***** QUOTED PASSAGE *****

American Airlines Reports RECORD Revenue From First Quarter

American Airlines has announced its first quarter results for 2019 showing record revenue and positive profits.

American Airlines has a very large fleet of widebody aircraft such as the Airbus A330, pictured. Photo: AeroNewsX/Daniel Klaffke

Pre-tax profit stood at $245 million while net profit amounted to $185 million. Revenue was up by 1.8%, at a record $10.6 billion and was able to return $646 million back to shareholders.

Chairman and CEO of American Airlines, Doug Parker said: “We want to thank our 130,000 team members for the outstanding job they did to take care of our customers, despite the challenges with our fleet during the quarter. Their hard work led American to record revenue performance under difficult operating conditions.
As we progress toward the busy summer travel period, demand for our product remains strong. However, our near-term earnings forecast has been affected by the grounding of our Boeing 737 MAX fleet, which we have removed from scheduled flying through Aug. 19. We presently estimate the grounding of the 737 MAX will impact our 2019 pre-tax earnings by approximately $350 million. With the recent run-up in oil prices, fuel expenses for the year are also expected to be approximately $650 million higher than we forecast just three months ago.

***** PROVIDED RECORDS *****

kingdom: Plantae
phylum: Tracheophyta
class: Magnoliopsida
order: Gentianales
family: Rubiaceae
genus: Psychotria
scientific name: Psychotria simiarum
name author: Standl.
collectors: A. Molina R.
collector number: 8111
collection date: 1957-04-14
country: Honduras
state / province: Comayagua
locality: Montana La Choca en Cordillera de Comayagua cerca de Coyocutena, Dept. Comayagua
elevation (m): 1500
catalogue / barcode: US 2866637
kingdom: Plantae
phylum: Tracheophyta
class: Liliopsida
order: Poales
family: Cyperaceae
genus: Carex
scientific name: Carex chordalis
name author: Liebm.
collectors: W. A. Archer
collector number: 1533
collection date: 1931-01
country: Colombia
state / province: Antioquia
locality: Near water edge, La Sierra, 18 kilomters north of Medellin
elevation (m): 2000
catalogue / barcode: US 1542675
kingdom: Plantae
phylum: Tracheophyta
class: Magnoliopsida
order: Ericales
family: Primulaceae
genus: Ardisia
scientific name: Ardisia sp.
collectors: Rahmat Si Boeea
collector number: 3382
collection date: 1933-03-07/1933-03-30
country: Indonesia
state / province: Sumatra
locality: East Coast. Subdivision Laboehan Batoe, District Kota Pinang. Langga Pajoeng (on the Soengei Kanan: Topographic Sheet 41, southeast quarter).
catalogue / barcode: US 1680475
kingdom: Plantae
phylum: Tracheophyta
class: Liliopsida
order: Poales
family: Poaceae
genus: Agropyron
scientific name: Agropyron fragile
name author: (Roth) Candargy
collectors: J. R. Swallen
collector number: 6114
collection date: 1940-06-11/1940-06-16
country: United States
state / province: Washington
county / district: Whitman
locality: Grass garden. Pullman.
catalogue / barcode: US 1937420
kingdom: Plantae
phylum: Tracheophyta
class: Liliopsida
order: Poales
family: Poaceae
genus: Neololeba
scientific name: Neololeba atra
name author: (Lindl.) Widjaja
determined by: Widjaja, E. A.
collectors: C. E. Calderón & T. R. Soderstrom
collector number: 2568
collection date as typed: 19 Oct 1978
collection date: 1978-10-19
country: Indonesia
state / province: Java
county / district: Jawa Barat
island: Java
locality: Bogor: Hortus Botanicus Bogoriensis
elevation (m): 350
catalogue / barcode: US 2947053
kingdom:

*****

● **WHAT THE EXERCISE ASKS**
Can you extend the article on American Airlines' first-quarter 2019 results, picking up right after its final sentence?

● **EXERCISE ANSWER**
As we look forward to 2020 and beyond, we anticipate that our free cash flow production will increase significantly as our historic fleet replacement program winds down. We are very bullish on our future and focused on creating value for our shareholders.”

Unfortunately, the carrier’s pre-tax earnings were at $314 million, lower than the $463 million. Net income was also lower, amounting to $237 million compared to $353 million the previous year. Operating expenses were at $10.2 billion. American Airlines was also able to report a positive load factor of 82.2%.

Photo: AeroNewsX/David Zhang

The first quarter was particularly troublesome for American Airlines. In fact, the airline grounded 14 Boeing 737-800 aircraft after they needed some necessary rework on their interiors. That forced 940 cancellations.

Additionally, American had to ground its entire Boeing 737 MAX fleet consisting of 24 strong airframes, following two catastrophic crashes involving the type in the space of 5 months. Subsequently, a further 1200 flights were cancelled.

Photo: AeroNewsX/David Zhang

American Airlines has been hit hard. However, as one of the big three carriers in the United States, one could say that they are performing well, compared to airlines such as Lufthansa who are struggling from increased competition and rising fuel prices.

But Lufthansa isn’t the only carrier in trouble: Hawaiian Airlines also reported terrible figures for the first quarter and it may get worse after Southwest Airlines begins normal operations to and within Hawaii once its Boeing 737 MAX problems are solved.

So the aviation industry as a whole is struggling. Norwegian facing a huge crisis with its 787s and 737 MAX fleet, Hawaiian Airlines finding it difficult to keep up with competition and carriers all around the world facing a global pilot shortage. The Lufthansa Group as a whole is also doing very badly. So, with many carriers in the red, should we be expecting lots more to go bust?